CITS: Nonparametric Statistical Causal Modeling for High-Resolution Neural Time Series
Researchers' nonparametric framework beats Granger causality, revealing stimulus-specific pathways in mouse visual cortex.
A team of researchers including Rahul Biswas, SuryaNarayana Sripada, and Somabha Mukherjee has developed CITS (Causal Inference in Time Series), a novel nonparametric statistical framework designed to uncover causal relationships in complex, high-resolution neural time series data. Published on arXiv, this method addresses a fundamental limitation in neuroscience and computational science: distinguishing correlation from causation. While traditional tools like Granger causality and the Peter-Clark algorithm rely on restrictive assumptions, CITS employs a flexible structural causal model of arbitrary Markov order and statistical tests for lagged conditional independence. The researchers proved the model's consistency under mild assumptions and demonstrated its superior accuracy across simulated benchmarks involving linear, nonlinear, and recurrent neural network dynamics.
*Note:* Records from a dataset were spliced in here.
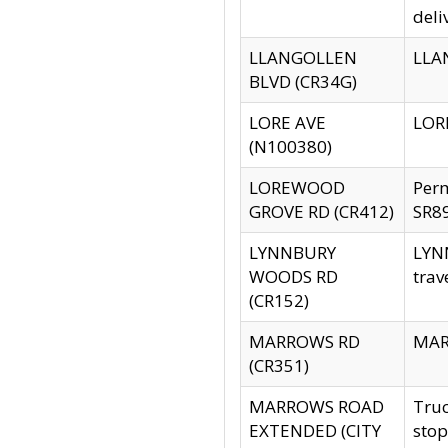
deli
LLANGOLLEN
LLAN
BLVD (CR34G)
LORE AVE
LORE
(N100380)
LOREWOOD
Per
GROVE RD (CR412)
SR89
LYNNBURY
LYNN
WOODS RD
trav
(CR152)
MARROWS RD
MARR
(CR351)
MARROWS ROAD
Truc
EXTENDED (CITY
stop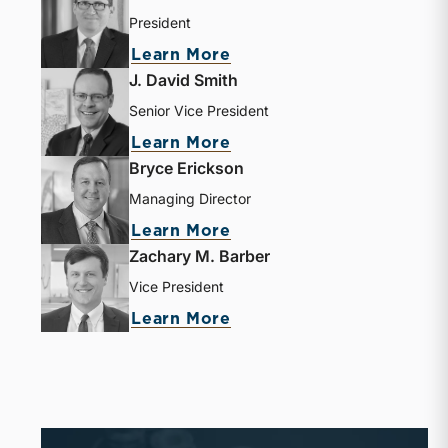
President
Learn More
J. David Smith
Senior Vice President
Learn More
Bryce Erickson
Managing Director
Learn More
Zachary M. Barber
Vice President
Learn More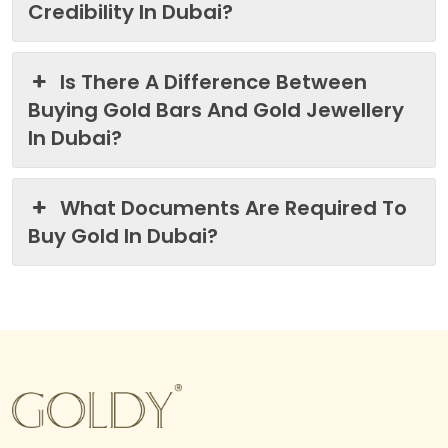
Credibility In Dubai?
Is There A Difference Between
Buying Gold Bars And Gold Jewellery
In Dubai?
What Documents Are Required To
Buy Gold In Dubai?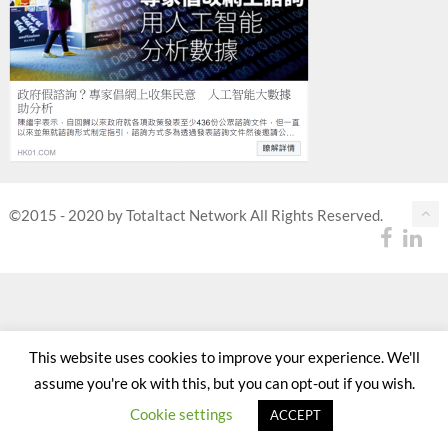
©2015 - 2020 by Totaltact Network All Rights Reserved.
This website uses cookies to improve your experience. We'll
assume you're ok with this, but you can opt-out if you wish.
Cookie settings
ACCEPT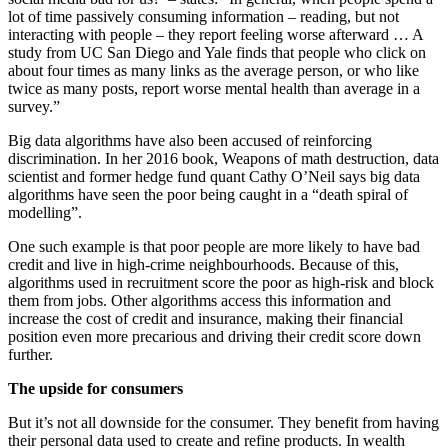
lot of time passively consuming information – reading, but not
interacting with people – they report feeling worse afterward … A
study from UC San Diego and Yale finds that people who click on
about four times as many links as the average person, or who like
twice as many posts, report worse mental health than average in a
survey.”
Big data algorithms have also been accused of reinforcing
discrimination. In her 2016 book, Weapons of math destruction, data
scientist and former hedge fund quant Cathy O’Neil says big data
algorithms have seen the poor being caught in a “death spiral of
modelling”.
One such example is that poor people are more likely to have bad
credit and live in high-crime neighbourhoods. Because of this,
algorithms used in recruitment score the poor as high-risk and block
them from jobs. Other algorithms access this information and
increase the cost of credit and insurance, making their financial
position even more precarious and driving their credit score down
further.
The upside for consumers
But it’s not all downside for the consumer. They benefit from having
their personal data used to create and refine products. In wealth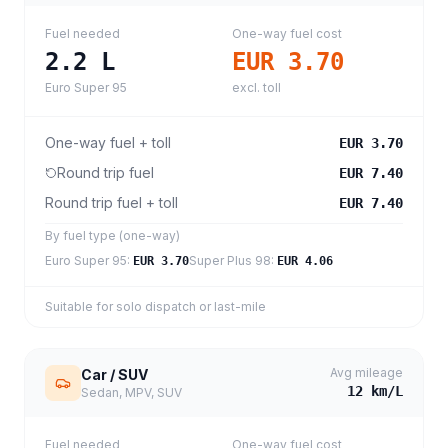
Fuel needed
One-way fuel cost
2.2
L
EUR 3.70
Euro Super 95
excl. toll
One-way fuel + toll
EUR 3.70
Round trip fuel
EUR 7.40
Round trip fuel + toll
EUR 7.40
By fuel type (one-way)
Euro Super 95
:
Super Plus 98
:
EUR 3.70
EUR 4.06
Suitable for solo dispatch or last-mile
Avg mileage
Car / SUV
12
km/L
Sedan, MPV, SUV
Fuel needed
One-way fuel cost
In a significant practical application, the team used CITS to analyze large-scale neuronal recordings from the mouse visual cortex, thalamus, and hippocampus. The framework successfully identified stimulus-specific causal pathways and inter-regional hierarchies that aligned with known neuroanatomy while also revealing new functional insights. A key strength highlighted is CITS's ability to accurately map conditional dependencies within small inferred neuronal motifs. This breakthrough establishes CITS as a theoretically grounded and empirically validated tool for discovering interpretable causal networks directly from neural activity, moving beyond mere functional connectivity. The framework's design makes it broadly applicable beyond neuroscience to any domain involving causal discovery in complex temporal systems, from finance to climate science.
- CITS is a nonparametric framework that outperforms Granger causality in identifying causal direction from time-series data.
- Successfully mapped stimulus-specific causal pathways in mouse brain regions (visual cortex, thalamus, hippocampus), aligning with anatomy.
- Proven consistent under mild assumptions and validated on simulated linear, nonlinear, and RNN benchmarks.
Why It Matters
Provides neuroscientists with a powerful tool to move beyond correlation and truly understand how brain regions causally influence each other during cognition.